While there are emerging data providing evidence for the involvement of T cell subsets in the pathogenesis of AS, few studies have evaluated the longitudinal changes of circulating immune cells after anti-TNF-α therapy in detail [35-37]. Additionally, our knowledge about their roles in predicting response to anti-TNF-α therapy in AS patients is still limited. The findings from our study confirmed the reduction in the frequencies of circulating lymphocyte subsets after anti-TNF-α therapy in AS patients. This study suggested that anti-TNF-α therapy could significantly and selectively reduce circulating proinflammatory immune cells such as Th17 and Tfh, but significantly increased the percentage of circulating Treg. While a large part of AS patients had gradual reductions in the percentage of CD4+ subsets such as Th17 and Tfh, some patients had increased percentages of circulating Th17 or Tfh after anti-TNF-α therapy, indicating the existence of variability in treatment response among AS patients. In addition, none of those T cell subsets were obviously related to response to anti-TNF-α therapy in AS patients (Figure 2 and Tables 3 and 4), suggesting that T cell subsets may have limited roles in predicting response to anti-TNF-α therapy in AS patients.

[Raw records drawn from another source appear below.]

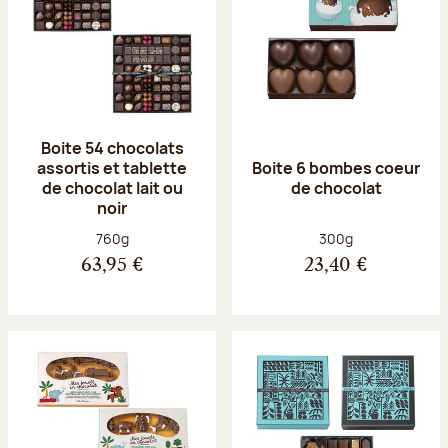
Boite 54 chocolats
assortis et tablette
Boite 6 bombes coeur
de chocolat lait ou
de chocolat
noir
Poids net :
Poids net :
760g
300g
63,95 €
23,40 €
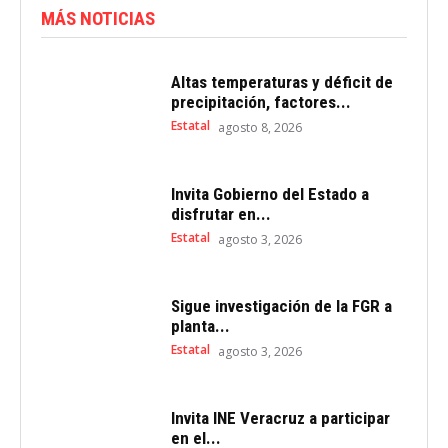
MÁS NOTICIAS
Altas temperaturas y déficit de
precipitación, factores...
Estatal
agosto 8, 2026
Invita Gobierno del Estado a
disfrutar en...
Estatal
agosto 3, 2026
Sigue investigación de la FGR a
planta...
Estatal
agosto 3, 2026
Invita INE Veracruz a participar
en el...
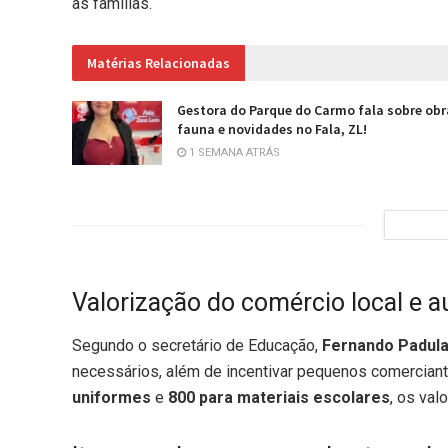
as famílias.
Matérias Relacionadas
Gestora do Parque do Carmo fala sobre obr
fauna e novidades no Fala, ZL!
1 SEMANA ATRÁS
Valorização do comércio local e a
Segundo o secretário de Educação,
Fernando Padul
necessários, além de incentivar pequenos comercia
uniformes
e
800 para materiais escolares
, os val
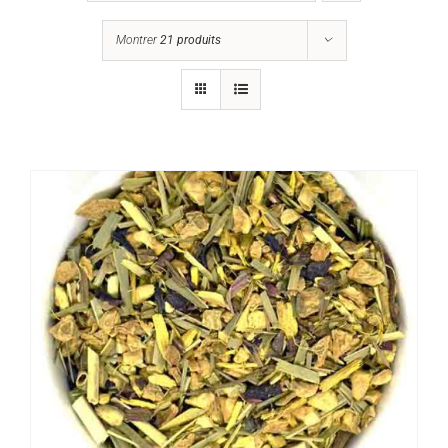
Montrer
21 produits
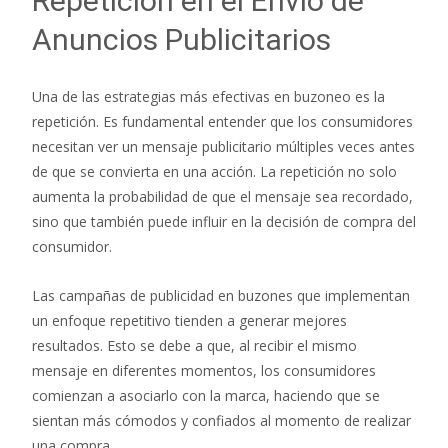
Repetición en el Envío de
Anuncios Publicitarios
Una de las estrategias más efectivas en buzoneo es la
repetición. Es fundamental entender que los consumidores
necesitan ver un mensaje publicitario múltiples veces antes
de que se convierta en una acción. La repetición no solo
aumenta la probabilidad de que el mensaje sea recordado,
sino que también puede influir en la decisión de compra del
consumidor.
Las campañas de publicidad en buzones que implementan
un enfoque repetitivo tienden a generar mejores
resultados. Esto se debe a que, al recibir el mismo
mensaje en diferentes momentos, los consumidores
comienzan a asociarlo con la marca, haciendo que se
sientan más cómodos y confiados al momento de realizar
una compra.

Our study suggested that anti-TNF-α therapy began to significantly increase the percentage of circulating Treg at 1 month after treatment (P < 0.005), and its mean percentage significantly increased from 5.62 to 8.06 after 6 months of anti-TNF-α therapy (P < 0.001, Table 2). It is uncertain whether the increase of Treg after anti-TNF therapy is responsible in part for the benefit of anti-TNF therapy in treating AS. A recent study suggested that expanding Treg through low-dose IL-2 was effective in treating AS [38]. The effect of anti-TNF-α therapy in treating AS may be at least partially mediated by its roles of increasing Treg cells, which need to be further studied.

This study used a prospective design and thus could provide a better assessment of the immunological changes in peripheral blood during anti-TNF-α therapy than those studies using retrospectively collected data. However, the findings in our study should be interpreted with caution because the sample size was not large enough. Besides, the treatment duration in this study was 6 months, which could not evaluate either the long-term efficacy of anti-TNF-α therapy or the long-term impact of anti-TNF-α therapy on immune cells. Further studies with larger number of AS patients and long-term follow-up are recommended to provide more evidence.

In summary, this study suggested that anti-TNF-α therapy could significantly reduce circulating proinflammatory immune cells such as Th17 and Tfh, but significantly increased the percentages of circulating Treg and Breg in AS patients. Moreover, circulating Breg may be a promising predictor of response to anti-TNF-α therapy in AS patients. Further prospective cohort studies with larger number of AS patients and long-term follow-up are warranted, and the molecular mechanism underlying the roles of Breg in the pathogenesis of AS needs to be elucidated.